((
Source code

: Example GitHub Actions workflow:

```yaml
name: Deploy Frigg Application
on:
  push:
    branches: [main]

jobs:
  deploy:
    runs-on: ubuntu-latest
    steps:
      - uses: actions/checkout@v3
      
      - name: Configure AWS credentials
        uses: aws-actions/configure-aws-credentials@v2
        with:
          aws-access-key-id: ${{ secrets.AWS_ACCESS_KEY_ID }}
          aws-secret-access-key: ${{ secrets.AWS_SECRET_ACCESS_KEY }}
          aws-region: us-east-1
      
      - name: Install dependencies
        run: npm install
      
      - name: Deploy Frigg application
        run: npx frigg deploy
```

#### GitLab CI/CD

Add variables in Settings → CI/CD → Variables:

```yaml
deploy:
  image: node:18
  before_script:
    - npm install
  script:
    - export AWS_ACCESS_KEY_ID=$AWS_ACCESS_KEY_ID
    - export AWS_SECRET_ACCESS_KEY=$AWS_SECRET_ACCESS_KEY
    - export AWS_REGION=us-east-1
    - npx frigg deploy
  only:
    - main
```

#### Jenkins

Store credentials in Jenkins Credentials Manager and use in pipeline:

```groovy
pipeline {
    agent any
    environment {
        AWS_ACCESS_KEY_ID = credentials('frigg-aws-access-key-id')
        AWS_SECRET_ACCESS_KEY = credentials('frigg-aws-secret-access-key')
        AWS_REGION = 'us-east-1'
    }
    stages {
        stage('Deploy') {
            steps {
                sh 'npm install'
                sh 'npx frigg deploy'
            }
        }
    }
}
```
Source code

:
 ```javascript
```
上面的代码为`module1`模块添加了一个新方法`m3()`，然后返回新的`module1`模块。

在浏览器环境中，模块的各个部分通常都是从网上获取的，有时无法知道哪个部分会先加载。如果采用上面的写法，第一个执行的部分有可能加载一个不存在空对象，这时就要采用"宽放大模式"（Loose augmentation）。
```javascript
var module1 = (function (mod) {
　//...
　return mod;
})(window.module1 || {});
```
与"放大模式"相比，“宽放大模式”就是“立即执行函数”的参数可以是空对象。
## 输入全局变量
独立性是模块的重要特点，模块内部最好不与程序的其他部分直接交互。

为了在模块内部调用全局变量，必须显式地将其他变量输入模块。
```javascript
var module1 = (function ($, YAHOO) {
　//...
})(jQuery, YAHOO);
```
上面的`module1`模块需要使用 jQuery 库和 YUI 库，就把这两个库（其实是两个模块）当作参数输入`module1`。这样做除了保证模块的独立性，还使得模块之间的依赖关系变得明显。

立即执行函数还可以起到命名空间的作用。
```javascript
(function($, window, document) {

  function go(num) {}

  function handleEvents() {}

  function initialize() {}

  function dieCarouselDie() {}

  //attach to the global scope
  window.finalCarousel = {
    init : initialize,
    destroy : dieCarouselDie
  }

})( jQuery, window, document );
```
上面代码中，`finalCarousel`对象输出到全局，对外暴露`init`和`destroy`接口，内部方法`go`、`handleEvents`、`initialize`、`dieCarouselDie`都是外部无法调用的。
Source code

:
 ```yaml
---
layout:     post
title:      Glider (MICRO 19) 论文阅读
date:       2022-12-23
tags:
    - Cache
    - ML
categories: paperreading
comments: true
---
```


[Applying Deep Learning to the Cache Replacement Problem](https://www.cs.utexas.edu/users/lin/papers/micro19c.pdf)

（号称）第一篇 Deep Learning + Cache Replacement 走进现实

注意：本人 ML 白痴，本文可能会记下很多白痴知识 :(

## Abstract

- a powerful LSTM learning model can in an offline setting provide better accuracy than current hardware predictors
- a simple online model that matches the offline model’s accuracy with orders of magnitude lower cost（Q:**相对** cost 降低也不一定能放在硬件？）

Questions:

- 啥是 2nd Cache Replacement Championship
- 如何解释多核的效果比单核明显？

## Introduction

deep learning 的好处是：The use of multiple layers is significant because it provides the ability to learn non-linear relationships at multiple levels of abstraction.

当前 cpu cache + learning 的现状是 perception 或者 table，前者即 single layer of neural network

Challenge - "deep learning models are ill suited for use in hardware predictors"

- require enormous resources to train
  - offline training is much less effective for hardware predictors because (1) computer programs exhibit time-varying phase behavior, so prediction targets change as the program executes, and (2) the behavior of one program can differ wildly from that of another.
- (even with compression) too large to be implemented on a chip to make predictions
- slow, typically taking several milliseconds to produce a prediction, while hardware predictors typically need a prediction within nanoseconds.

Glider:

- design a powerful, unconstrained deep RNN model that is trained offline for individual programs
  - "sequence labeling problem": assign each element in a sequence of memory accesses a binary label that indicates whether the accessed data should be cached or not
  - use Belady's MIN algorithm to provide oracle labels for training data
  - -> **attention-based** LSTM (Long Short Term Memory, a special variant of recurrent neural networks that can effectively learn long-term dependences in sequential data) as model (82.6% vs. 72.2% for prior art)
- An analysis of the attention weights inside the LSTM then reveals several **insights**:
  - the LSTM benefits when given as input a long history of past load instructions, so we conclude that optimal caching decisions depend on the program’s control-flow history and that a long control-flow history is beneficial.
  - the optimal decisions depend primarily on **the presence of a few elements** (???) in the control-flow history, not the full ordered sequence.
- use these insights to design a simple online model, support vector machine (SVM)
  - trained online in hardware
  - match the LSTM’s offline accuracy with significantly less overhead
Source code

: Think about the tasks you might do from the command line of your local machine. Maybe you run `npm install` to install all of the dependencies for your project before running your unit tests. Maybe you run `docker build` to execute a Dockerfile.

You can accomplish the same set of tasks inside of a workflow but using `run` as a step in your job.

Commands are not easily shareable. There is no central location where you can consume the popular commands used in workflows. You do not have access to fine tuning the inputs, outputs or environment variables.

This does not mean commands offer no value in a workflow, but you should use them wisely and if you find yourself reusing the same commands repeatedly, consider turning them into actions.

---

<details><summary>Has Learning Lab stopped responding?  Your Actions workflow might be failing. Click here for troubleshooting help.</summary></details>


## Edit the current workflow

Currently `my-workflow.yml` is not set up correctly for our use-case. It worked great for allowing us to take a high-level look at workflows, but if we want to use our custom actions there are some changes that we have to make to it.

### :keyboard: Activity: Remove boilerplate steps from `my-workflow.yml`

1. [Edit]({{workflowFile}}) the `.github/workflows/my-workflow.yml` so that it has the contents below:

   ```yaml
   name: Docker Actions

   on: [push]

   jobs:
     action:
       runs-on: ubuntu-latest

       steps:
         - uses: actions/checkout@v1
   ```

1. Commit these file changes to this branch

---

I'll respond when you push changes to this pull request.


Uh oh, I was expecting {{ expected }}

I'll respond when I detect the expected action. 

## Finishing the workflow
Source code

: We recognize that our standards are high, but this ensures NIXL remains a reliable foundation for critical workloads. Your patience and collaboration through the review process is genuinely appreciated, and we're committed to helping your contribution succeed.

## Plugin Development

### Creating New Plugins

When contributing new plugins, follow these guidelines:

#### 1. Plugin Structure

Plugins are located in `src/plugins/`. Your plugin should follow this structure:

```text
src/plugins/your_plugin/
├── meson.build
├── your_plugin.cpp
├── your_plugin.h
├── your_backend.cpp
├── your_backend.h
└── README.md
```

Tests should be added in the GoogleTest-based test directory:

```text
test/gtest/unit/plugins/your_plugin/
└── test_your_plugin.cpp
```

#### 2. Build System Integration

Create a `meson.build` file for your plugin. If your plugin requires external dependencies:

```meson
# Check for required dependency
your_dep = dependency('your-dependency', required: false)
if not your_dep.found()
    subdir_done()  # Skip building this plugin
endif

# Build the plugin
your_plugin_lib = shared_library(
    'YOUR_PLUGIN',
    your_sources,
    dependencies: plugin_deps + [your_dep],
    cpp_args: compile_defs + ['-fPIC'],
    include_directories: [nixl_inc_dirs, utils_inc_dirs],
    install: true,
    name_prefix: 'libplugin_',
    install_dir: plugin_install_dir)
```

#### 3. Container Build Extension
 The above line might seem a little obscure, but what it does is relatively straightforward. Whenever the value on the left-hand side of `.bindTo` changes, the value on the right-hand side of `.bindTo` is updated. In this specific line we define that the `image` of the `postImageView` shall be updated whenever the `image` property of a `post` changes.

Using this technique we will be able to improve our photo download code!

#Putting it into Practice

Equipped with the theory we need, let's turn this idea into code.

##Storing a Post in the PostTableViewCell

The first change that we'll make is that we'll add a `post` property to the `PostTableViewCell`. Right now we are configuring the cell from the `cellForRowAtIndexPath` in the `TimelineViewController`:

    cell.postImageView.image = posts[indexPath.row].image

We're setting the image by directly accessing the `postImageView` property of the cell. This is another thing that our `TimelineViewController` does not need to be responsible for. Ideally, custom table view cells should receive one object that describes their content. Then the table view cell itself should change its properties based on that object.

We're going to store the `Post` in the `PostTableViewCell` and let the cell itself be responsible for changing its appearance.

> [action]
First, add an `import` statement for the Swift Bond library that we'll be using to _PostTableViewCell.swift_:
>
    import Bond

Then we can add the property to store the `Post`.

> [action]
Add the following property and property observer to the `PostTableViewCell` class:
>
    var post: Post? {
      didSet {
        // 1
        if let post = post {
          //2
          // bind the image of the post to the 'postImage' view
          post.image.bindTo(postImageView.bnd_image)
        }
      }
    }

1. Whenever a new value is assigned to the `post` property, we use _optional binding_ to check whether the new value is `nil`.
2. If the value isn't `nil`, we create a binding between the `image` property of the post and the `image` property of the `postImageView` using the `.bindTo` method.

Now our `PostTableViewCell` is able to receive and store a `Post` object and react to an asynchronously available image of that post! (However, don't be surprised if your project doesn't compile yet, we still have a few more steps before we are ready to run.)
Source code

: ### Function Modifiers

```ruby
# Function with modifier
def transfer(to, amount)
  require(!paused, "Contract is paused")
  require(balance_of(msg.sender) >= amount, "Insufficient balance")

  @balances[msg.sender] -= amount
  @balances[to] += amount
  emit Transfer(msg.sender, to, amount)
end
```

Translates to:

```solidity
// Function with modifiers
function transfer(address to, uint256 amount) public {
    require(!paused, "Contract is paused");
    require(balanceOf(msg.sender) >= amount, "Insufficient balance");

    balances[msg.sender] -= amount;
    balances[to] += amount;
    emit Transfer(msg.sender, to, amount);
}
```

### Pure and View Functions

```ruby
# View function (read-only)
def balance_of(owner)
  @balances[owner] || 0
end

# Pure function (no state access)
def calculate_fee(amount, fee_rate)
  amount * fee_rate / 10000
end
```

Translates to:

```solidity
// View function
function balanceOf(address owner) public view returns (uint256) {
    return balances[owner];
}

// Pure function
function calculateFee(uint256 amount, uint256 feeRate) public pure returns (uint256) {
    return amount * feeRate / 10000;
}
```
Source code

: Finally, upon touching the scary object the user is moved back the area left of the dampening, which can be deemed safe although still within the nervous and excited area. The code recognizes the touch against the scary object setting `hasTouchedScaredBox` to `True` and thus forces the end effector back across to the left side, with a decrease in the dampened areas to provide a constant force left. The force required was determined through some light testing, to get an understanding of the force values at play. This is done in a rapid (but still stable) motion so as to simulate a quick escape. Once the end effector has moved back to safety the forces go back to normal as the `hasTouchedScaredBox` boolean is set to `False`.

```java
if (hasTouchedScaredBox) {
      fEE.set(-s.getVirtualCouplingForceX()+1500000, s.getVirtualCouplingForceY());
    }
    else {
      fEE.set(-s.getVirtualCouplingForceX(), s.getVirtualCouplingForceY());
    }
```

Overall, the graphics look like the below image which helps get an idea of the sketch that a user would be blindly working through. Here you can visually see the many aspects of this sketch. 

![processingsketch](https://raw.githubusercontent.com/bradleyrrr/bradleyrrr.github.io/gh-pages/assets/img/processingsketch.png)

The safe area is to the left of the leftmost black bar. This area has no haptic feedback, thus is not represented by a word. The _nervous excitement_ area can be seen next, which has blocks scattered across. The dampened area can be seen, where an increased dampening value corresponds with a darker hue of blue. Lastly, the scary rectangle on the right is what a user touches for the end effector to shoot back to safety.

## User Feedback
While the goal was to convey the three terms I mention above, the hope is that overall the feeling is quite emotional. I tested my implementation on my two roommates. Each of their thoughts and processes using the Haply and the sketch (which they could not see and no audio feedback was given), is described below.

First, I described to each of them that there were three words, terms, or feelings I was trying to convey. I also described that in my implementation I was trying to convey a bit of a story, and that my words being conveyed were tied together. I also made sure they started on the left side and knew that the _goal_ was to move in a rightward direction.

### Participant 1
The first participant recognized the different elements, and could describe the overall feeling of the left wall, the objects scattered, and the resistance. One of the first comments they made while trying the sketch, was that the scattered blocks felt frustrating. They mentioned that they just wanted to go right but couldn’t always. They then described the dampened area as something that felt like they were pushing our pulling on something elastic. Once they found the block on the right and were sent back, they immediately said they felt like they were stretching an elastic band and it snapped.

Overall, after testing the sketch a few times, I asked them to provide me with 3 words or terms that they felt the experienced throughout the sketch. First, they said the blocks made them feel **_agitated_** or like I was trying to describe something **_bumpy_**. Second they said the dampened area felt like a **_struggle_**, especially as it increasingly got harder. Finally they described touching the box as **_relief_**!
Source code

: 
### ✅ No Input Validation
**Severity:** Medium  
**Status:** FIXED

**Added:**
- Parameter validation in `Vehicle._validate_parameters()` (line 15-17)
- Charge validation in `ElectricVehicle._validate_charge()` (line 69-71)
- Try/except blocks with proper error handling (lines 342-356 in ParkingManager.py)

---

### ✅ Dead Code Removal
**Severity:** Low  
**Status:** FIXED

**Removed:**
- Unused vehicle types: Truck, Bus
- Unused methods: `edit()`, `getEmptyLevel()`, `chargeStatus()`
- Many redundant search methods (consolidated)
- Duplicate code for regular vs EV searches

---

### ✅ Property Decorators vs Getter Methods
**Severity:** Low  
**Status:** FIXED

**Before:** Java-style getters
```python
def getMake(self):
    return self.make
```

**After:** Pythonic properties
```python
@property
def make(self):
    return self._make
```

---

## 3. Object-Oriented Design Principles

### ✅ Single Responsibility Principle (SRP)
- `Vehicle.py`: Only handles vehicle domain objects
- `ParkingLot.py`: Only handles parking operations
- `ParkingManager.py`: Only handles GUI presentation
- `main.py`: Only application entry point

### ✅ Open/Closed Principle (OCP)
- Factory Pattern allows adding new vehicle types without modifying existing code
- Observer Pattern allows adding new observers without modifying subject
))
# [WHAT TO WORK ON]
Find the line with "- a powerful" in the material above. Reproduce it and each line after it up to and including the line with "- use Belady's".

# [SOLUTION FOR THIS PROBLEM]
- a powerful LSTM learning model can in an offline setting provide better accuracy than current hardware predictors
- a simple online model that matches the offline model’s accuracy with orders of magnitude lower cost（Q:**相对** cost 降低也不一定能放在硬件？）

Questions:

- 啥是 2nd Cache Replacement Championship
- 如何解释多核的效果比单核明显？

## Introduction

deep learning 的好处是：The use of multiple layers is significant because it provides the ability to learn non-linear relationships at multiple levels of abstraction.

当前 cpu cache + learning 的现状是 perception 或者 table，前者即 single layer of neural network

Challenge - "deep learning models are ill suited for use in hardware predictors"

- require enormous resources to train
  - offline training is much less effective for hardware predictors because (1) computer programs exhibit time-varying phase behavior, so prediction targets change as the program executes, and (2) the behavior of one program can differ wildly from that of another.
- (even with compression) too large to be implemented on a chip to make predictions
- slow, typically taking several milliseconds to produce a prediction, while hardware predictors typically need a prediction within nanoseconds.

Glider:

- design a powerful, unconstrained deep RNN model that is trained offline for individual programs
  - "sequence labeling problem": assign each element in a sequence of memory accesses a binary label that indicates whether the accessed data should be cached or not
  - use Belady's MIN algorithm to provide oracle labels for training data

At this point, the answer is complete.